**Given exercise**
Retype the records below word for word, covering everything from the line containing "lines. Answer as H:MM AM/PM." down to the line containing "10:45 AM to 1:00 PM, 2 hours 15 minutes", with both of those lines included and nothing else.

**Data excerpts**

____________________

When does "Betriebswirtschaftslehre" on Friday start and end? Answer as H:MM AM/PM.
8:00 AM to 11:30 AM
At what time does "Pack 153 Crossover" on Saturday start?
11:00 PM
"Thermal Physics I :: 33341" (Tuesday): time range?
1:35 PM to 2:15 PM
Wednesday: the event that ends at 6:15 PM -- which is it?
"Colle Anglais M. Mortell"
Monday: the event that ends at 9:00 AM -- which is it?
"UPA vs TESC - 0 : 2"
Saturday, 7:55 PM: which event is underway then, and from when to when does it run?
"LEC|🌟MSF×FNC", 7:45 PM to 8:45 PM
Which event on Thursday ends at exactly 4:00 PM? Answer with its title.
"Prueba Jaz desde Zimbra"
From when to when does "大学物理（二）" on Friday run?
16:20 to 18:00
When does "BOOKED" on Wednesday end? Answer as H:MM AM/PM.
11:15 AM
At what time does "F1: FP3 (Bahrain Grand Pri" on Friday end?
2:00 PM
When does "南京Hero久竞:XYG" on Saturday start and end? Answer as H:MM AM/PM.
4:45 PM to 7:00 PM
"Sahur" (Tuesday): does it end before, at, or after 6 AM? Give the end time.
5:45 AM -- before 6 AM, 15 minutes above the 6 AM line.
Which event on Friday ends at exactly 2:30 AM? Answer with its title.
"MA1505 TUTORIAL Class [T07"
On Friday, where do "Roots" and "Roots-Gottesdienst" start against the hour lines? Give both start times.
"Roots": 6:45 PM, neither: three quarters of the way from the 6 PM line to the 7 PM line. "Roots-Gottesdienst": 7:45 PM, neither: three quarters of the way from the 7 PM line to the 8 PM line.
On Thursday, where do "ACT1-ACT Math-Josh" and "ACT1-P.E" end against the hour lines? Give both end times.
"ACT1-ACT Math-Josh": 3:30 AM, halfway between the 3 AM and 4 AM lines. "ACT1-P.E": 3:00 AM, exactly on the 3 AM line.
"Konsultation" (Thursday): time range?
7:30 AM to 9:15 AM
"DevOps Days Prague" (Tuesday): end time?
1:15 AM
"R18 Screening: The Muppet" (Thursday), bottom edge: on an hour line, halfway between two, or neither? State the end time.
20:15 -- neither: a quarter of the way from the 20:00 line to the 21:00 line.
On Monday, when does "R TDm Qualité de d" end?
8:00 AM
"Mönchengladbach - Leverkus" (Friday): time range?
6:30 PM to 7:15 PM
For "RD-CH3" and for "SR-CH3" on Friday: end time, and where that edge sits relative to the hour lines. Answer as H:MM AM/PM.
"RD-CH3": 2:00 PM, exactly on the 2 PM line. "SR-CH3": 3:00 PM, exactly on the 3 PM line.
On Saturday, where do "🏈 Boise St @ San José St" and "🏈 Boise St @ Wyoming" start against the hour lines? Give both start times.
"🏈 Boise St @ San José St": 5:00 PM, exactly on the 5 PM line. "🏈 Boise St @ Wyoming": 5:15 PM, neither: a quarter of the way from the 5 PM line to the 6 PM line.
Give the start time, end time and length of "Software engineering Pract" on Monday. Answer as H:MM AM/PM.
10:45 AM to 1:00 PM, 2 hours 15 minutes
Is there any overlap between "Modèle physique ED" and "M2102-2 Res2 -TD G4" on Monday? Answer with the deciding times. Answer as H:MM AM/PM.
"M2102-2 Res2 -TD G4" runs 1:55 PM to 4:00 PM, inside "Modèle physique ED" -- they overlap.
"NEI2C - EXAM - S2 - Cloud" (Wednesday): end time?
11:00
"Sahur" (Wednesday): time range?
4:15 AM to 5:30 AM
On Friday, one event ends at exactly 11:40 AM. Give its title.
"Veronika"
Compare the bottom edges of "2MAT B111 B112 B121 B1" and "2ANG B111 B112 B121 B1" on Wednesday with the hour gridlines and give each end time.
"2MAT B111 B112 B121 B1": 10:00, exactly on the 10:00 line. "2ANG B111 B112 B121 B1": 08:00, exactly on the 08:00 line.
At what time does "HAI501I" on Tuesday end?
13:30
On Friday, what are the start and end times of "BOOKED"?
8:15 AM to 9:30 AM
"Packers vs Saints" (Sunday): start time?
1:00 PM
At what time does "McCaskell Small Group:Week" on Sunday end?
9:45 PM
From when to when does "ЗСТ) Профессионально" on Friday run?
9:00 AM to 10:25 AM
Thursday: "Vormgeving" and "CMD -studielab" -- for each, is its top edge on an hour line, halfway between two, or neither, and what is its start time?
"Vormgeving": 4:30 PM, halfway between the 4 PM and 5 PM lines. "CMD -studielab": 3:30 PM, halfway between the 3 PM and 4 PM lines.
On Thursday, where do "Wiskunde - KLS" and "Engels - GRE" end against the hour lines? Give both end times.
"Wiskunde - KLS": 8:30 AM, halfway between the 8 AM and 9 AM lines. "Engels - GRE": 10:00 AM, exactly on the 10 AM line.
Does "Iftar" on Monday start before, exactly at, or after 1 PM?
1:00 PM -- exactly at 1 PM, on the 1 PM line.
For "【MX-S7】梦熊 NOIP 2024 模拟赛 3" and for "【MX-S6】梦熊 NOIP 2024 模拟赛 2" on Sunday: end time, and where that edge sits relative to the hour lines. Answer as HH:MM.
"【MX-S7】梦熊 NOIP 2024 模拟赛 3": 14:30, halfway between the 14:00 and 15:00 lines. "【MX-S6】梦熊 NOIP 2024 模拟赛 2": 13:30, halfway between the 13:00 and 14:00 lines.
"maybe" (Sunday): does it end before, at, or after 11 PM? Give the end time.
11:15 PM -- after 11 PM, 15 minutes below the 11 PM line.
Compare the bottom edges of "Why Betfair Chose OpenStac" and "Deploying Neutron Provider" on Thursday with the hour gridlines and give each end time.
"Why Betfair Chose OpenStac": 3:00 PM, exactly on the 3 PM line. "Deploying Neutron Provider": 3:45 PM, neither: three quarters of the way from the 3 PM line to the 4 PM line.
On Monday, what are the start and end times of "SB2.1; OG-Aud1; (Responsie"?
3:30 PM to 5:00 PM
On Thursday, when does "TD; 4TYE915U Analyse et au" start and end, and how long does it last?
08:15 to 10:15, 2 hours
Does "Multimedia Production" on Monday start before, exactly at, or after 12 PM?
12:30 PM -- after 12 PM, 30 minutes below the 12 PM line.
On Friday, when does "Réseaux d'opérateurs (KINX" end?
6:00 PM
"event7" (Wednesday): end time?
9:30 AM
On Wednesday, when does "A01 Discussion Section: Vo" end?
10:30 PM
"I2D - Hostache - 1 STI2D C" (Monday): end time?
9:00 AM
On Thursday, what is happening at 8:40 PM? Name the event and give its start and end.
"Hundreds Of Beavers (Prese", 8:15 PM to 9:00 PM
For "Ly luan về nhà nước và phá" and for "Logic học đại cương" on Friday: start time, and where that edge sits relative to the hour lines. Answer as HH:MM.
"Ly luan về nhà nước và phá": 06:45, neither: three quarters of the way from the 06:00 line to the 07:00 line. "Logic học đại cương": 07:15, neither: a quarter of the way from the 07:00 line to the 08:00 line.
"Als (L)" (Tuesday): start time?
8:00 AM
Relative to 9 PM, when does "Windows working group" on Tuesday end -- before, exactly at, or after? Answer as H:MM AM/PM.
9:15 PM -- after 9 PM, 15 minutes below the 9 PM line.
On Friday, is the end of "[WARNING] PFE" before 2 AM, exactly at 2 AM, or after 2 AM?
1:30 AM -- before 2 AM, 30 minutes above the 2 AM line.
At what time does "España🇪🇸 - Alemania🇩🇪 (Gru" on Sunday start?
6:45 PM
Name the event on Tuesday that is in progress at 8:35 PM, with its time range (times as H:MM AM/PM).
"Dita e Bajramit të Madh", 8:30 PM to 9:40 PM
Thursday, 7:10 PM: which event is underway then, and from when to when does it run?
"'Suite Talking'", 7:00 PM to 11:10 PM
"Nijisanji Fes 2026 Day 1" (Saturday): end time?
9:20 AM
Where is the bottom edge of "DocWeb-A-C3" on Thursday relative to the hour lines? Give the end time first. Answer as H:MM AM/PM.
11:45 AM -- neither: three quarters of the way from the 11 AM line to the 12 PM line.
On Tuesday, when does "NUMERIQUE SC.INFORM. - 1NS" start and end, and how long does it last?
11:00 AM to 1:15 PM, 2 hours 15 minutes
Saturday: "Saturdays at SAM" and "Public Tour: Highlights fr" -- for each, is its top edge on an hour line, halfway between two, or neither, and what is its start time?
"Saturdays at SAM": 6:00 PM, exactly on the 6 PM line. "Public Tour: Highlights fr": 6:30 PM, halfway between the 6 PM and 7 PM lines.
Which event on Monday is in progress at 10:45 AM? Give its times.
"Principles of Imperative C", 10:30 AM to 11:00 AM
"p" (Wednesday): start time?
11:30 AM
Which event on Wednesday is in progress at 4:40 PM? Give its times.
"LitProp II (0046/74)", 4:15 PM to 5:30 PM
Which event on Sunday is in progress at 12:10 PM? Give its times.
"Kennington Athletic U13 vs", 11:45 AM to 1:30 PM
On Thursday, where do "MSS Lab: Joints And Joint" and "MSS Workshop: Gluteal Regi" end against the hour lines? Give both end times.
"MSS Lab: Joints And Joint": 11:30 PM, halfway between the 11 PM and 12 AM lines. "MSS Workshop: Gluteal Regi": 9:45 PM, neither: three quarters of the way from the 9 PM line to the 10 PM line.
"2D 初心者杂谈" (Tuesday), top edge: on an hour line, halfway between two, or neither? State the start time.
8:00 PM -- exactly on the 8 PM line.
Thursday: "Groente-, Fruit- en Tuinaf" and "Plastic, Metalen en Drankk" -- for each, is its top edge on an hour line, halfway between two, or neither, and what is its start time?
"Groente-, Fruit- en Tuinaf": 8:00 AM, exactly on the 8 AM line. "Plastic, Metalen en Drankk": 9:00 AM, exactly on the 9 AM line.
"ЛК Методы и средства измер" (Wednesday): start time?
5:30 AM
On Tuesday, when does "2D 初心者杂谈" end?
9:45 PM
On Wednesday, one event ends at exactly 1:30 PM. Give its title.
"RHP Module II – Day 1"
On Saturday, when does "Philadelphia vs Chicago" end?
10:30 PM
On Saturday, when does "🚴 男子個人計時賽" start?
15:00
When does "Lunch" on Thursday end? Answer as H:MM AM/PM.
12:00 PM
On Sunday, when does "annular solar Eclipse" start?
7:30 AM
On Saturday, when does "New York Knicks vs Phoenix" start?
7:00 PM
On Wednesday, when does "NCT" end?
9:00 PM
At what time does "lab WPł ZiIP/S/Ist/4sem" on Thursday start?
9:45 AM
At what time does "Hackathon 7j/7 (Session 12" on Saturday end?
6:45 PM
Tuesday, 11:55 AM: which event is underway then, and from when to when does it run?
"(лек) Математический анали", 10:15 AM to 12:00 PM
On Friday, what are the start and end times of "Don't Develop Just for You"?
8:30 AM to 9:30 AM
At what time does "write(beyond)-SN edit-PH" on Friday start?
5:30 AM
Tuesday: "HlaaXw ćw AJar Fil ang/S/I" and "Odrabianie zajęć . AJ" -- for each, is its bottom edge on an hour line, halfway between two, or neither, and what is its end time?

____________________

**Written answer**
For "RD-CH3" and for "SR-CH3" on Friday: end time, and where that edge sits relative to the hour lines. Answer as H:MM AM/PM.
"RD-CH3": 2:00 PM, exactly on the 2 PM line. "SR-CH3": 3:00 PM, exactly on the 3 PM line.
On Saturday, where do "🏈 Boise St @ San José St" and "🏈 Boise St @ Wyoming" start against the hour lines? Give both start times.
"🏈 Boise St @ San José St": 5:00 PM, exactly on the 5 PM line. "🏈 Boise St @ Wyoming": 5:15 PM, neither: a quarter of the way from the 5 PM line to the 6 PM line.
Give the start time, end time and length of "Software engineering Pract" on Monday. Answer as H:MM AM/PM.
10:45 AM to 1:00 PM, 2 hours 15 minutes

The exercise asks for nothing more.